Hee Won Yang, PhD, didn't need millions of dollars to ask one of the biggest questions in cancer medicine—just $80,000 to $200,000 and the nerve to try. In 2021, the researcher at Columbia University's Herbert Irving Comprehensive Cancer Center received a Velocity Cancer Research Award to investigate a seemingly narrow problem: how breast cancer cells develop resistance to CDK4/6 inhibitors, drugs that work until they suddenly don't. Within two years, that seed funding had multiplied into multiple major grants, including an NIH R01 award and support from the American Cancer Society and the V Foundation. Yang's trajectory reveals how the smallest investments in cancer research often produce the largest returns.
Breakthroughs in cancer science rarely spring fully formed from federal agencies or major foundations. They begin with hunches—promising but unproven ideas that need just enough support to generate preliminary evidence. The challenge is that federal funders and major philanthropies typically require that evidence before they commit significant resources, creating a catch-22 for ambitious early-stage researchers. Columbia's Herbert Irving Comprehensive Cancer Center has designed its pilot programs to solve this problem, providing what Dr. Sandra Ryeom, chair of the center's pilot grant committee, calls "that first leg up to launch larger research projects."
At HICCC, pilot funding moves with strategic speed. Awards typically range from $80,000 to $200,000 over one to two years—enough to test a hypothesis and generate preliminary data, but structured to attract researchers with bold new questions. The selection process is rigorous: investigators submit comprehensive proposals evaluated for scientific merit, innovation, and potential downstream impact. Selected projects are funded quickly, allowing teams to begin gathering results without delay. The emphasis falls on the newest frontiers in cancer research and multi-disciplinary collaboration, not incremental refinements of existing work.
The model works because it measures success broadly. HICCC tracks its pilot-funded projects for years, following them as they evolve into larger initiatives and clinical applications. A substantial proportion go on to secure major external grants, often multiplying the initial investment many times over. According to Emer Smyth, PhD, the center's administrative director, "Our pilot programs generate a more than sixfold return on the initial investment we make in them."

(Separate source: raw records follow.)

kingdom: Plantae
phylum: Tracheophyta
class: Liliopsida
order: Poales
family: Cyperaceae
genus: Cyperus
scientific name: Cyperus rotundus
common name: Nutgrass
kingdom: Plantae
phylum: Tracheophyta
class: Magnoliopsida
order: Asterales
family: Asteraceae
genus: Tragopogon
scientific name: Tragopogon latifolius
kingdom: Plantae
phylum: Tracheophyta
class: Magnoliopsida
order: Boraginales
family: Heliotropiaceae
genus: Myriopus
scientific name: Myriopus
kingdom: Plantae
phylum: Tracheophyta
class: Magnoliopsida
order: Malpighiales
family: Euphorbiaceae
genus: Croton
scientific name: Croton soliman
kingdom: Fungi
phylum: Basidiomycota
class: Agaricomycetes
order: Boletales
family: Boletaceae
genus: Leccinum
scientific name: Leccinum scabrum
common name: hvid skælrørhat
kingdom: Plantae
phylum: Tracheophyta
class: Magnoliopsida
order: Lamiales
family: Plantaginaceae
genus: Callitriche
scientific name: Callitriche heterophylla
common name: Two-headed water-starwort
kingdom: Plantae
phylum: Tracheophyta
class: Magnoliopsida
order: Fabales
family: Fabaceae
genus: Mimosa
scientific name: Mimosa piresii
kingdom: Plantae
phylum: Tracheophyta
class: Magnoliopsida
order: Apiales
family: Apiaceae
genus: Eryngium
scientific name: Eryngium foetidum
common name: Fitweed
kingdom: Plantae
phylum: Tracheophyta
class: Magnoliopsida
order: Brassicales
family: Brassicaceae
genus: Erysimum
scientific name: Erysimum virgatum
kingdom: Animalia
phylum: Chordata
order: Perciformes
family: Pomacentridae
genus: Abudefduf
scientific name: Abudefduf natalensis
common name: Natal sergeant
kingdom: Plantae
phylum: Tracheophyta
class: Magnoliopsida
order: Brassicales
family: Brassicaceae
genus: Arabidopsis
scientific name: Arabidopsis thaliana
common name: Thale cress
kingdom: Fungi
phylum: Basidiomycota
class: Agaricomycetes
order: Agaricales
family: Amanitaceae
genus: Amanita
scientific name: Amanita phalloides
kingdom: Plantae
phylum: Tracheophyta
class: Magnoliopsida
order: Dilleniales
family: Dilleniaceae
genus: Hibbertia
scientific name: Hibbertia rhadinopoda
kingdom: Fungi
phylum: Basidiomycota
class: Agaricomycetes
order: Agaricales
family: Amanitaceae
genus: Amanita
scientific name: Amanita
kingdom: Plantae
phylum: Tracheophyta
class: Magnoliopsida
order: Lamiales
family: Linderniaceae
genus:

That multiplier effect appears across Columbia's cancer research landscape. Christine Chio, PhD, used her Velocity Cancer Research Award to explore immune evasion in pancreatic cancer, using chemical proteomics to understand how tumors escape immune detection. That work grew into an NIH R01 and additional major awards from the Department of Defense and the Mark Foundation. For physician-scientists, the pathway differs but the impact mirrors the lab: Ryan Moy, MD, PhD, received Clinical Trialist Early Career Scholar support to develop new treatment strategies for diffuse gastric cancer, work that directly led to a funded Phase II clinical trial through Gateway for Cancer Research—bringing an experimental therapy closer to actual patients.
The logic is straightforward. By enabling researchers to take risks early, when stakes are lower and funding is nimble, pilot programs help transform high-risk ideas into viable research directions. That risk-taking, in turn, strengthens the entire institution's capacity to compete for external funding and launch new initiatives. For cancer patients waiting for tomorrow's treatments, these small bets today represent something larger: the discovery engine that turns possibility into practice.